## Try it
Reproduce the following forum thread about PIRATE output in full, word for word.

## Page extract
Closed limin321 closed 4 years ago
In the first one you are running PIRATE on all CDS (genes) in the collection and in the second you are only running on tRNA/rRNA. All the details on the relevant commands are in the README. The outputs will clearly show the difference between the outputs.
Hi, I run following two commands, both created the same number of output files.
PIRATE -i ./311gff/ -o ./311Agro_panOut_RNAcalled -f "tRNA,rRNA" -a -r -k "-f 6" -t 40
PIRATE -i ./311gff/ -o ./311Agro_panOut -a -r -k "-f 6" -t 40
The only difference is the second line of codes without -f "tRNA,rRNA". Both command create the same amount of output files, and no error message for both. However, the output file contents of the first command is weird, and it ran less than 10 mins, while the second command run around 9 hours. Here is one comparison of PIRATE.pangenome_summary.txt from both commands: First command:
215 gene families in 311 genomes.
19 contain greater than one allele at the thresholds analysed.
0 contain fission/fusion events.
0 contain duplication/loss.
%isolates #clusters >1 allele fission/fusion multicopy 0-10% 160 4 0 0 10-25% 5 1 0 0 25-50% 6 0 0 0 50-75% 5 0 0 0 75-90% 1 0 0 0 90-95% 1 1 0 0 95-100% 37 13 0 0
Second command output:
52233 gene families in 311 genomes.
3985 contain greater than one allele at the thresholds analysed.
2341 contain fission/fusion events.
886 contain duplication/loss.
%isolates #clusters >1 allele fission/fusion multicopy 0-10% 42290 1859 650 167 10-25% 3061 790 294 144 25-50% 3207 610 408 163 50-75% 1101 293 286 124 75-90% 503 162 158 100 90-95% 104 25 39 23 95-100% 1967 246 506 165
Can anyone help explain what may go wrong when adding -f "tRNA,rRNA"? Though it doesn't create error message, it doesn't make sense it finish in less than 10 mins while the second command ran 9 hours.
Thanks. Limin

## Data listing
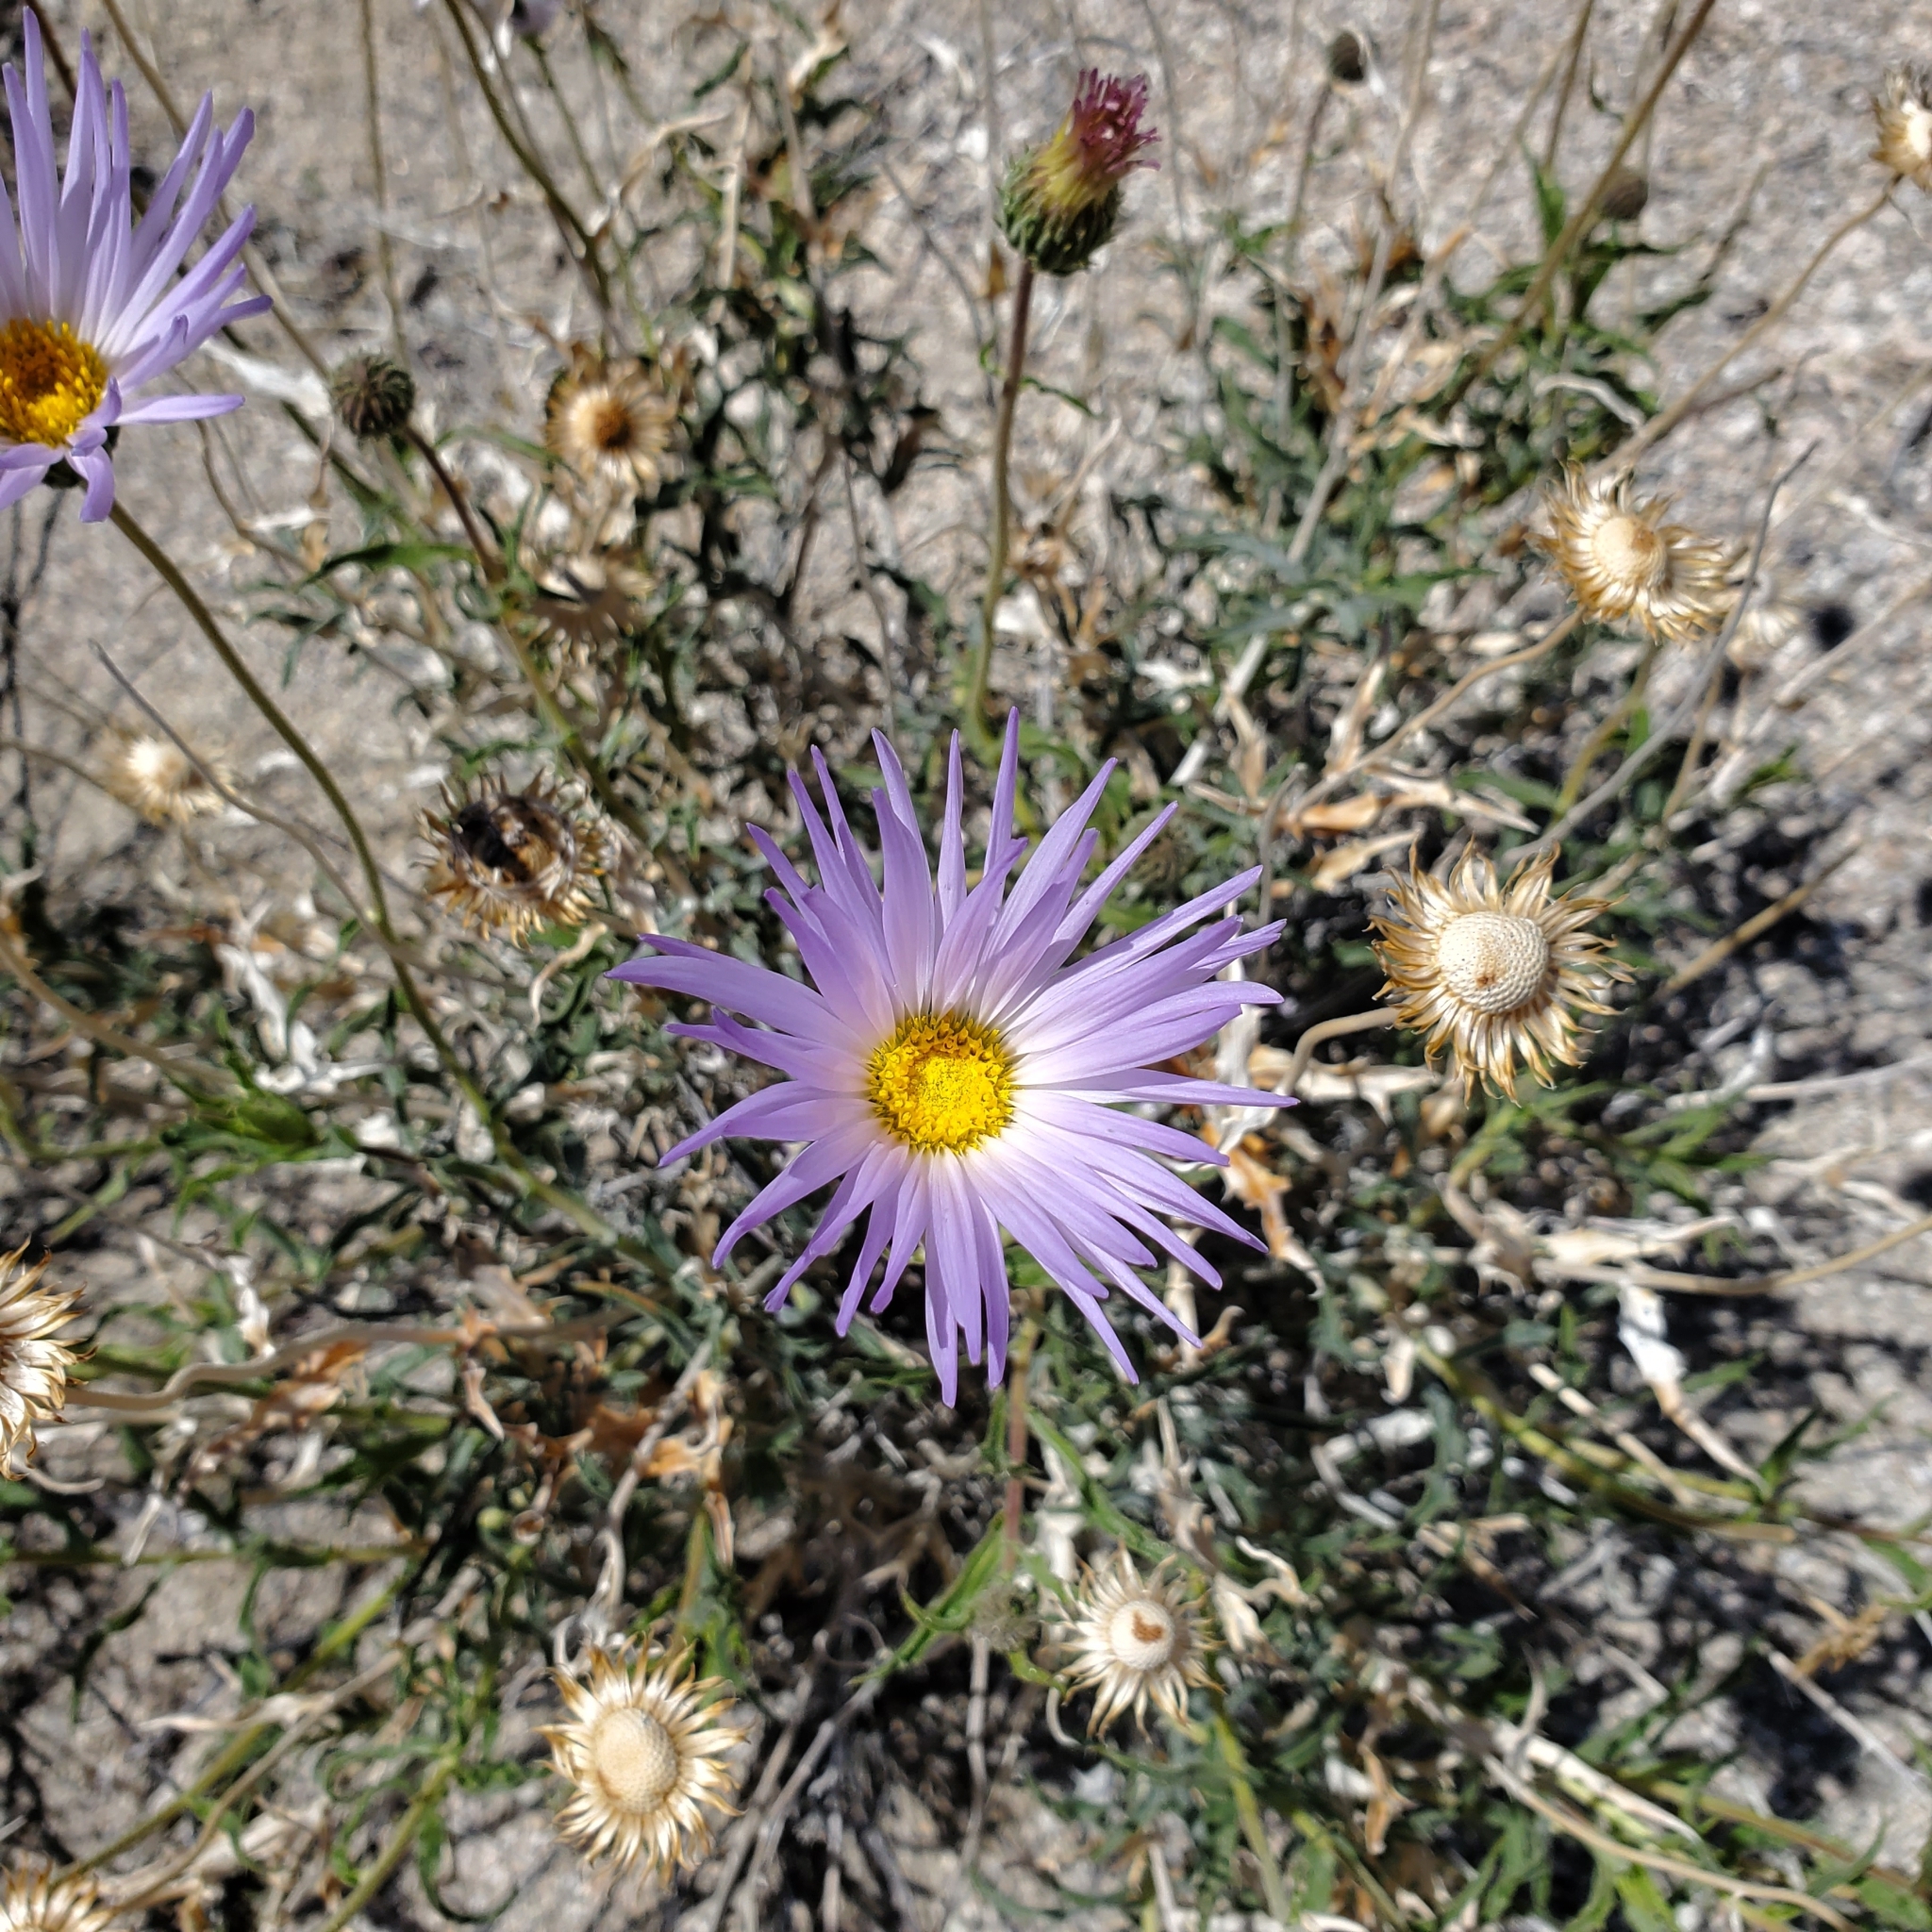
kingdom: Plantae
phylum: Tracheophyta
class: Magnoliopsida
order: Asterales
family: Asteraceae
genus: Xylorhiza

## Your response
Closed limin321 closed 4 years ago
In the first one you are running PIRATE on all CDS (genes) in the collection and in the second you are only running on tRNA/rRNA. All the details on the relevant commands are in the README. The outputs will clearly show the difference between the outputs.
Hi, I run following two commands, both created the same number of output files.
PIRATE -i ./311gff/ -o ./311Agro_panOut_RNAcalled -f "tRNA,rRNA" -a -r -k "-f 6" -t 40
PIRATE -i ./311gff/ -o ./311Agro_panOut -a -r -k "-f 6" -t 40
The only difference is the second line of codes without -f "tRNA,rRNA". Both command create the same amount of output files, and no error message for both. However, the output file contents of the first command is weird, and it ran less than 10 mins, while the second command run around 9 hours. Here is one comparison of PIRATE.pangenome_summary.txt from both commands: First command:
215 gene families in 311 genomes.
19 contain greater than one allele at the thresholds analysed.
0 contain fission/fusion events.
0 contain duplication/loss.
%isolates #clusters >1 allele fission/fusion multicopy 0-10% 160 4 0 0 10-25% 5 1 0 0 25-50% 6 0 0 0 50-75% 5 0 0 0 75-90% 1 0 0 0 90-95% 1 1 0 0 95-100% 37 13 0 0
Second command output:
52233 gene families in 311 genomes.
3985 contain greater than one allele at the thresholds analysed.
2341 contain fission/fusion events.
886 contain duplication/loss.
%isolates #clusters >1 allele fission/fusion multicopy 0-10% 42290 1859 650 167 10-25% 3061 790 294 144 25-50% 3207 610 408 163 50-75% 1101 293 286 124 75-90% 503 162 158 100 90-95% 104 25 39 23 95-100% 1967 246 506 165
Can anyone help explain what may go wrong when adding -f "tRNA,rRNA"? Though it doesn't create error message, it doesn't make sense it finish in less than 10 mins while the second command ran 9 hours.
Thanks. Limin